In court papers before the settlement, the defense argued Cheney was negligent for his own accident, was driving too fast, and was inattentive to his surroundings.
$3.24 million:
In the state's sixth-largest pending payout of the year, a New Haven jury in October awarded $3.24 million to a woman who suffered a brain injury after she fell on accumulated snow and ice.
The jury rendered its verdict in favor of plaintiff Kimberly Taherian and against defendant Finast Acquisition LLC, which owned and maintained the parking lot of the CVS Pharmacy, where Taherian fell on her head after shopping.
Taherian had a laceration that required staples to the back of her head and experts said she has constant headaches and problems sleeping.
$3.2 million:
In the state's seventh-largest payout of 2019, attorneys for Jessica Girard helped secure a $3.2 million settlement for injuries she sustained in a 2016 rear-end collision.
According to the lawsuit filed in 2018, defendant Eric Plourde's Chevrolet Silverado K1500 LT rear-ended motorist Lizette Guzman's Honda Accord, which then struck Girard's vehicle from behind. Plourde, the plaintiff's attorney said, admitted to investigators that he was looking down at his radio and adjusting it when the crash occurred.
Girard has had multiple surgeries and was forced to leave her job as a data entry worker for a medical records company.
$2.7 million:
In the state's eighth-largest pending payout of the year, attorneys for the estate of a Connecticut woman who died from lung cancer after allegedly being misdiagnosed with inflammation of the pancreas received a $2.7 million jury award in January.
The jury in the medical malpractice case heard testimony that a doctor botched the interpretation of a test that showed Gail Ingram had a suspicious one-centimeter nodule on the base of her right lung. Ingram was told she had inflammation of her pancreas instead and died less than two years after the misdiagnosis.
Attorneys for Ingram told the Connecticut Law Tribune at the time that when the mistake was realized it was too late and the suspicious nodule had turned into a four-centimeter metastasized mass.
$2 million:
The state's ninth-largest payout of 2019 was also a medical malpractice case.

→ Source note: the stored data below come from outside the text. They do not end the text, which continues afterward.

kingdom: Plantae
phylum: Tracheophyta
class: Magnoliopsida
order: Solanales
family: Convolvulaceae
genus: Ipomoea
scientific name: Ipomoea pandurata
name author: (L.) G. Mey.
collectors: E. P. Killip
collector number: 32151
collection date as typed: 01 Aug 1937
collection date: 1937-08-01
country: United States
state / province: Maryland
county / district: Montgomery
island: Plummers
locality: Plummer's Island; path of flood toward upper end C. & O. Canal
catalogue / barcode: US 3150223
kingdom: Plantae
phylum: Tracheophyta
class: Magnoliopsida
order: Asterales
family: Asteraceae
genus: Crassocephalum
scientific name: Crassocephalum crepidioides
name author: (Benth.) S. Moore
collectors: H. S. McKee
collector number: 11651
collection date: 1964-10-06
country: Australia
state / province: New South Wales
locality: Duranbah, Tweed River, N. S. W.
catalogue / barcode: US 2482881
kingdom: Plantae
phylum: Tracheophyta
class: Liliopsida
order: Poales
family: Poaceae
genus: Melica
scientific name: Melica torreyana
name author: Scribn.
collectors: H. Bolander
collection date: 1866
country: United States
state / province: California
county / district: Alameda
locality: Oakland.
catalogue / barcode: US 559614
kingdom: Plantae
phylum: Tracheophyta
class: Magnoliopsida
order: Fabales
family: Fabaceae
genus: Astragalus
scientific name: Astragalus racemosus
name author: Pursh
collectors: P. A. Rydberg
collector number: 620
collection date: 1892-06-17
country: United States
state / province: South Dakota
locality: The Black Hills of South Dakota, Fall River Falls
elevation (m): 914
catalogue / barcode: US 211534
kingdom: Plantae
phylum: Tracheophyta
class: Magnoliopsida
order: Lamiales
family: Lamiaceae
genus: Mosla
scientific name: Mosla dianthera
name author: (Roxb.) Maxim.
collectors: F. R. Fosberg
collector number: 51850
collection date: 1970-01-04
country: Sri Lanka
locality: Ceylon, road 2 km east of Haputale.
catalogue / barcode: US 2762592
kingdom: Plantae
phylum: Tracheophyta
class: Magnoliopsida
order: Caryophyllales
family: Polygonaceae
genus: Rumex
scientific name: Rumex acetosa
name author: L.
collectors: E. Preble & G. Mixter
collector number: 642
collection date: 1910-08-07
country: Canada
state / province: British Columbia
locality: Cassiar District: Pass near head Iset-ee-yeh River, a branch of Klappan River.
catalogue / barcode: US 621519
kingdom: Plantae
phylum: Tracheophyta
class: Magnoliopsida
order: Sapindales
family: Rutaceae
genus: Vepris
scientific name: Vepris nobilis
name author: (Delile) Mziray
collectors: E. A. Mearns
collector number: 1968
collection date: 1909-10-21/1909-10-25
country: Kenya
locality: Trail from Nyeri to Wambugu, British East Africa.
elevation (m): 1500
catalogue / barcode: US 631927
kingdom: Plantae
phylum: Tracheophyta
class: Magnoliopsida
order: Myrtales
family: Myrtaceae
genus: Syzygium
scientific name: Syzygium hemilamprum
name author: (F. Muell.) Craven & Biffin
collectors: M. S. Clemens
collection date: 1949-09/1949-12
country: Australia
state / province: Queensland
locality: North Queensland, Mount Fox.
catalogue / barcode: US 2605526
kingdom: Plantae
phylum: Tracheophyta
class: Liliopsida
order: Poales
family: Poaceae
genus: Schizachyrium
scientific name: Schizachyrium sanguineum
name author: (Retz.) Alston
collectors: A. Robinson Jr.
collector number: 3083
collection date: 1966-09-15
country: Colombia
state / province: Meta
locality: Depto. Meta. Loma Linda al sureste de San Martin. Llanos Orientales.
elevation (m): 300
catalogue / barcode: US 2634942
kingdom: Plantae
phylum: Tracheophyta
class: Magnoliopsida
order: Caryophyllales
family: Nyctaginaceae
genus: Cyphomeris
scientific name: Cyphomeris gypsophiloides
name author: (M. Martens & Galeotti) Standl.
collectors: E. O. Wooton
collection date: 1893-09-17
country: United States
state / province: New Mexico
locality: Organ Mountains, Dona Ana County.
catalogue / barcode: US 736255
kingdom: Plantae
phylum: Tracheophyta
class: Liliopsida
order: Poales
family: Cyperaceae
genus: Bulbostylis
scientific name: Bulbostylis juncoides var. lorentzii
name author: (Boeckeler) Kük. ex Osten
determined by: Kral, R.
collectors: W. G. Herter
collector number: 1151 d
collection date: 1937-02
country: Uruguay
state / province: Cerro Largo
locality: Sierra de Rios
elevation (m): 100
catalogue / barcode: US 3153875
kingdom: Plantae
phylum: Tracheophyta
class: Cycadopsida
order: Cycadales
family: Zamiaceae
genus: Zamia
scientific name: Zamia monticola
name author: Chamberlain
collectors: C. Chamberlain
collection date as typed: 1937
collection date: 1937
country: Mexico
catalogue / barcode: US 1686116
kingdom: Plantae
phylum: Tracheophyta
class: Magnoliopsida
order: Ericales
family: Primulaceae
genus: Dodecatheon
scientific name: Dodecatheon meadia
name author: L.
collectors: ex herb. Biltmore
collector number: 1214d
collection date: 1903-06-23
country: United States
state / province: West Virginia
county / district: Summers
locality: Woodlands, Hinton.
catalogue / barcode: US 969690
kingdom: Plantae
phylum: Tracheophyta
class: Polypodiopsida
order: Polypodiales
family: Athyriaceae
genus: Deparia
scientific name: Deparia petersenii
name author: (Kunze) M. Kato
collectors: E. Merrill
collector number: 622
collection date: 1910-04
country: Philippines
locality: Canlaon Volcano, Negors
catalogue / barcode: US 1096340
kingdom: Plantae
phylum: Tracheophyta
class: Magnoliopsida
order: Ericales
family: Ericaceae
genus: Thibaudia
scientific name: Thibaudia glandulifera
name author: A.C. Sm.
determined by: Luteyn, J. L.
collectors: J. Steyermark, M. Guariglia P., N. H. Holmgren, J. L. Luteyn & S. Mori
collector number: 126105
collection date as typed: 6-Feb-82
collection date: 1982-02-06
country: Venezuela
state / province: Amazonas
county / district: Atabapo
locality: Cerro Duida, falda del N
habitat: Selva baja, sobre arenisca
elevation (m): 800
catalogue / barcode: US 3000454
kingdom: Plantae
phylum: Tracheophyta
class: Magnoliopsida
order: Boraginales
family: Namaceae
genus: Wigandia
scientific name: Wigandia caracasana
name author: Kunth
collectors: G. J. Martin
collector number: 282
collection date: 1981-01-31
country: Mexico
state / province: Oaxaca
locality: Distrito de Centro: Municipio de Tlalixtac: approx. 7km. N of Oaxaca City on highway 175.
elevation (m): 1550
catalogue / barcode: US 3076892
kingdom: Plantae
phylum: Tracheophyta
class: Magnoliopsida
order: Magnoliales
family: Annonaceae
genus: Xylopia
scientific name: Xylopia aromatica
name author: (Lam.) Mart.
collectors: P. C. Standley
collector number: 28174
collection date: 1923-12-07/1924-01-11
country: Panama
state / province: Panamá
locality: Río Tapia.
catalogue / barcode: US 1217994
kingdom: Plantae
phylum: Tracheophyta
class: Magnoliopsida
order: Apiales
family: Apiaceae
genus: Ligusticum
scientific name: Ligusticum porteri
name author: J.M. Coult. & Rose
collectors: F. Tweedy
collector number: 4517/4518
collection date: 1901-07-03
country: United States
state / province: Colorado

In this case, New London-based attorney Kelly Reardon, managing partner of The Reardon Law Firm, helped negotiate a $2 million settlement in July on behalf of a 69-year-old man who died of tongue cancer because of the alleged negligence of three Department of Veterans Affairs doctors. Reardon had sued the U.S. government.
Reardon alleged the doctors misdiagnosed James Hoznor, who died in July 2017 of cancer of the tongue. The cancer was not correctly diagnosed, Reardon said at the time, until 18 months after a neck X-ray showing the cancer was taken.
Reardon said valuable time was lost and Hoznor eventually died less than two years after being transferred from Veterans Affairs to Yale New Haven Hospital.
$1.9 million:
The state's 10-largest payout of the year was a June settlement for $1.9 and went to Loreta Vaichus, who suffered serious injuries in an April 2018 car crash.
Vaichus suffered injuries to her spleen, liver and kidney following a two-car collision in Middlebury. According to the September 2018 filed lawsuit, Christina Robinson, who had worked at the Woodbury-based Good News Cafe. was drunk when she smashed her vehicle into the passenger side of Vaichus' vehicle.
Vaichus' attorney sued the establishment, claiming negligence because Robinson had stayed after her shift and drank. Robinson died in the crash.